[WHAT IS BEING ASKED]: Find the line in the entries below that contains "cancer was stained". Repeat it exactly, and every line after it through the line that contains "of human Hodgkin's".

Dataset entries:

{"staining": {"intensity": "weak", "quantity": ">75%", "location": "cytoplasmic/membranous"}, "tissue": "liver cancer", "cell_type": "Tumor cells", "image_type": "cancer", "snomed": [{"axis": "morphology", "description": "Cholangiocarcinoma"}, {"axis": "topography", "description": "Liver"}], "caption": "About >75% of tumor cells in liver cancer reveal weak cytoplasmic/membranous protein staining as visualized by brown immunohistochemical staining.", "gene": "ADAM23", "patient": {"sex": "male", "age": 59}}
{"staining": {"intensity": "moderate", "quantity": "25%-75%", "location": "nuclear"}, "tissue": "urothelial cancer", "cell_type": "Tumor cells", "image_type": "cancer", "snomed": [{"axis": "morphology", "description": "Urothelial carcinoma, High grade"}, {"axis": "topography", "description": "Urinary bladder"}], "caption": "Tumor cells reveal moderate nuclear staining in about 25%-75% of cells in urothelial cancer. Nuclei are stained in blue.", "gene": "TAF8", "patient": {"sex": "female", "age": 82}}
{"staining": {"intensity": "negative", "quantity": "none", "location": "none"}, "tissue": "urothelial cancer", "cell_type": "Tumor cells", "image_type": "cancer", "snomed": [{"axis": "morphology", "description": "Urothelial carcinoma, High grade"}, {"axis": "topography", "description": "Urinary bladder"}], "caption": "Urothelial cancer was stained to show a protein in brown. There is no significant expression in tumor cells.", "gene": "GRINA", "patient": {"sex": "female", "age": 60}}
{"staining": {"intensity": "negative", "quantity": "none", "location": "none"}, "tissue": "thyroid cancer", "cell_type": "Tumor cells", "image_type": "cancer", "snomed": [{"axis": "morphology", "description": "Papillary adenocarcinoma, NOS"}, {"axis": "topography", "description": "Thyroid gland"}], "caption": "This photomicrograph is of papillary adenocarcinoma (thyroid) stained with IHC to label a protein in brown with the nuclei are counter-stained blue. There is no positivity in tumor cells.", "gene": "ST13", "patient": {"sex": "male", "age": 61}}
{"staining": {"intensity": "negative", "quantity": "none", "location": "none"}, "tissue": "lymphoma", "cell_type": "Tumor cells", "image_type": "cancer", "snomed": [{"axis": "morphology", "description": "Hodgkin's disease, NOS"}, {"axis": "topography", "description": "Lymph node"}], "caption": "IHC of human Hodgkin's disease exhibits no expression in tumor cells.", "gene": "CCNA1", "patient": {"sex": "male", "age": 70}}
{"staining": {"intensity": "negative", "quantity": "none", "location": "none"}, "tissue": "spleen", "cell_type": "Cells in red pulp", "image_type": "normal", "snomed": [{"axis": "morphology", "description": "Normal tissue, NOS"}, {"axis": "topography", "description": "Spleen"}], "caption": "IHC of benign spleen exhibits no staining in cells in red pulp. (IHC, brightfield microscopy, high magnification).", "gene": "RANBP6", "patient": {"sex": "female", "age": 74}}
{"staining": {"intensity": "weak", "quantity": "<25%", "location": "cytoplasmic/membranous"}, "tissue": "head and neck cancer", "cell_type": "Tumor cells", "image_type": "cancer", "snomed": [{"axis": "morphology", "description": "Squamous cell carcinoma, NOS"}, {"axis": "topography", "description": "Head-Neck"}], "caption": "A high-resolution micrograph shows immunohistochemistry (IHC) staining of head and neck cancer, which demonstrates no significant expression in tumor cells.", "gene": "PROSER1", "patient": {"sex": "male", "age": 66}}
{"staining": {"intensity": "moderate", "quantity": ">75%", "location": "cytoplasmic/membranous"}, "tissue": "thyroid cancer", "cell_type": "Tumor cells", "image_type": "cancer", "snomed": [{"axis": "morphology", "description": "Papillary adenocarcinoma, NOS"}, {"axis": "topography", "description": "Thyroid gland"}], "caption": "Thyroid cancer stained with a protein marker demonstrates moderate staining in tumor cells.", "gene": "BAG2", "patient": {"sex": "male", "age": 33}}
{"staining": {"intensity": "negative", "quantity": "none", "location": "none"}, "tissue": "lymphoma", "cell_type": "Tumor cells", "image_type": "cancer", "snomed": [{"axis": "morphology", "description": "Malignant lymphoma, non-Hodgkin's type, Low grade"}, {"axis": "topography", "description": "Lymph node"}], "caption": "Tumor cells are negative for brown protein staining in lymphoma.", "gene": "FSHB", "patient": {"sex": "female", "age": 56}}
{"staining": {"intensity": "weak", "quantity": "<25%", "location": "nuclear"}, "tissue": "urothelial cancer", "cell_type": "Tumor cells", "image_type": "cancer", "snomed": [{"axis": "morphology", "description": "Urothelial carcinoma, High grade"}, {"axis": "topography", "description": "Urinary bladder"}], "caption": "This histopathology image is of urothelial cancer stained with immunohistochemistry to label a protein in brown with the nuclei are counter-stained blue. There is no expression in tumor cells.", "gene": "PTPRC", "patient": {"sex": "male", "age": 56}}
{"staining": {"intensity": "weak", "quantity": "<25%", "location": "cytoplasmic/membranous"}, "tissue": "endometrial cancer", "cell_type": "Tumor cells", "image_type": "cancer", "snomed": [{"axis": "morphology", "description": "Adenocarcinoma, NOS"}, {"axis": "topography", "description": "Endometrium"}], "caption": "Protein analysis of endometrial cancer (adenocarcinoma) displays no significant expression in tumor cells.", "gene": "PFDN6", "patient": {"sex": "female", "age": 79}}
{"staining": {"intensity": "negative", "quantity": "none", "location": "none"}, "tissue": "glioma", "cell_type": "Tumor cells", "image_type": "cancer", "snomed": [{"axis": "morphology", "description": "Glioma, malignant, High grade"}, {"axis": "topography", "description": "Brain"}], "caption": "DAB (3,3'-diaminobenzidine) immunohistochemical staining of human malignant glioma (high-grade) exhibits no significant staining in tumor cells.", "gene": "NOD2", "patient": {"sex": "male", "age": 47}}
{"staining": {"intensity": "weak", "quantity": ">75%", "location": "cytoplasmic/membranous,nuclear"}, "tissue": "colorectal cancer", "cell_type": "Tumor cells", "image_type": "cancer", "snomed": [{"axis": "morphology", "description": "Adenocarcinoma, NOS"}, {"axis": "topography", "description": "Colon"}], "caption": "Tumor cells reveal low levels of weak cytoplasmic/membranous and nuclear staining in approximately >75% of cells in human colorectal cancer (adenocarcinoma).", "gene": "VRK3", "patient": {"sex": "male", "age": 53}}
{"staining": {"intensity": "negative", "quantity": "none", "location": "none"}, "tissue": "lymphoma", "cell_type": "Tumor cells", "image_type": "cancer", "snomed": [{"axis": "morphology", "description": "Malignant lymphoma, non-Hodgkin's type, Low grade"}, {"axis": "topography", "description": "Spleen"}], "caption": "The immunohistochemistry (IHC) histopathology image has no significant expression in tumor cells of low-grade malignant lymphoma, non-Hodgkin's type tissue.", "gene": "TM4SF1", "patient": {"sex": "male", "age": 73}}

[OUTPUT OF THE TASK]:
{"staining": {"intensity": "negative", "quantity": "none", "location": "none"}, "tissue": "urothelial cancer", "cell_type": "Tumor cells", "image_type": "cancer", "snomed": [{"axis": "morphology", "description": "Urothelial carcinoma, High grade"}, {"axis": "topography", "description": "Urinary bladder"}], "caption": "Urothelial cancer was stained to show a protein in brown. There is no significant expression in tumor cells.", "gene": "GRINA", "patient": {"sex": "female", "age": 60}}
{"staining": {"intensity": "negative", "quantity": "none", "location": "none"}, "tissue": "thyroid cancer", "cell_type": "Tumor cells", "image_type": "cancer", "snomed": [{"axis": "morphology", "description": "Papillary adenocarcinoma, NOS"}, {"axis": "topography", "description": "Thyroid gland"}], "caption": "This photomicrograph is of papillary adenocarcinoma (thyroid) stained with IHC to label a protein in brown with the nuclei are counter-stained blue. There is no positivity in tumor cells.", "gene": "ST13", "patient": {"sex": "male", "age": 61}}
{"staining": {"intensity": "negative", "quantity": "none", "location": "none"}, "tissue": "lymphoma", "cell_type": "Tumor cells", "image_type": "cancer", "snomed": [{"axis": "morphology", "description": "Hodgkin's disease, NOS"}, {"axis": "topography", "description": "Lymph node"}], "caption": "IHC of human Hodgkin's disease exhibits no expression in tumor cells.", "gene": "CCNA1", "patient": {"sex": "male", "age": 70}}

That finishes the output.